If a global assignment is for director of production in China, for example, assess candidates on their records as production managers, not on their cultural skills or competencies to operate in China. (The exception to this would be if a position had been analyzed for the necessary global competencies. It has been my experience that this is done very rarely.
Phase Four: Make a mutual decision.
In this final phase, the sending manager has identified one person as an acceptable candidate based on his or her technical or managerial readiness. You know the candidate family is willing to accept the assignment because it has placed itself in the candidate pool. At this point, an assignee has been tentatively “selected.”
To offer a realistic preview to these tentative global assignees, organizations have matched repatriate families with the selected families. The purpose is for the repatriate families to share experiences and difficulties.
As a caution, the repatriate families doing the previews should be chosen carefully. Find repatriates who had positive experiences but who are also realistic about the challenges of the assignment. If possible, match families with children of similar ages.
An honest discussion between repatriates and future assignees gives the assignees more information and an additional opportunity to deselect if they feel that a global assignment is not right for them. Often, these meetings are encouraging and supportive -- strengthening a family’s commitment to the assignment.
Some organizations, such as Brampton, Ontario-based Northern Telecom, conduct a more thorough assessment of the selected assignee and his or her family, in an attempt to ensure their assignees’ success. Some consulting organizations, such as Thornhill, Ontario-based FGI Global Relocation Services, conduct a pre-departure family assessment. The relocating family and a family counselor determine what, if any, accommodations the family may need to be successful in the host country. Then human resources works through the counselor to provide the family any necessary accommodations detected in the assessment process. This is a very proactive strategy.

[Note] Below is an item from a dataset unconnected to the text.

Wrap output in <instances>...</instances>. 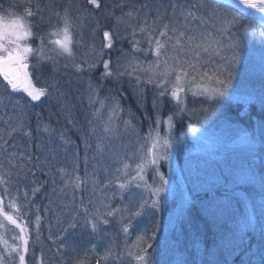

Many consulting organizations offer thorough cross-cultural preparation to prospective global assignees and their families. These cultural preparation programs, while falling under the heading of training, sometimes uncover specific cultural concerns. From an assessment standpoint, HR can use this knowledge to prevent a potential problem when the family is on assignment.
In the extreme cases, a family realizes that its decision to accept the assignment was a mistake. Employees may, even this late into the process, deselect. As with Phase One, I recommend that the decision to refuse an assignment in this phase be made by the assignee and not by the organization. Fortunately, for organizations going through the first three phases, a deselection at this stage is a very infrequent occurrence.
In conclusion, there are three themes in this global assignee selection process.
The first is to plant the seed as early as possible. You will get the best possible candidates when you cast a large net and engage individuals’ decision-making processes long before a position becomes available.
The second theme is to involve the family from the very beginning. A global assignment will disrupt the lives of every family member -- and each member will influence the assignment positively or negatively.
The third theme is to allow for deselection at every phase. Traditional selection methods simply do not work for global assignments -- unless a thorough job analysis is conducted for each assignment.
The decision needs to be mutual among the employee, his or her organization, and his or her family. Organizations should convey to their employees that a global assignment is not right for everyone.
Global Workforce, July 1998, Vol. 3, No. 4, pp. 28-30.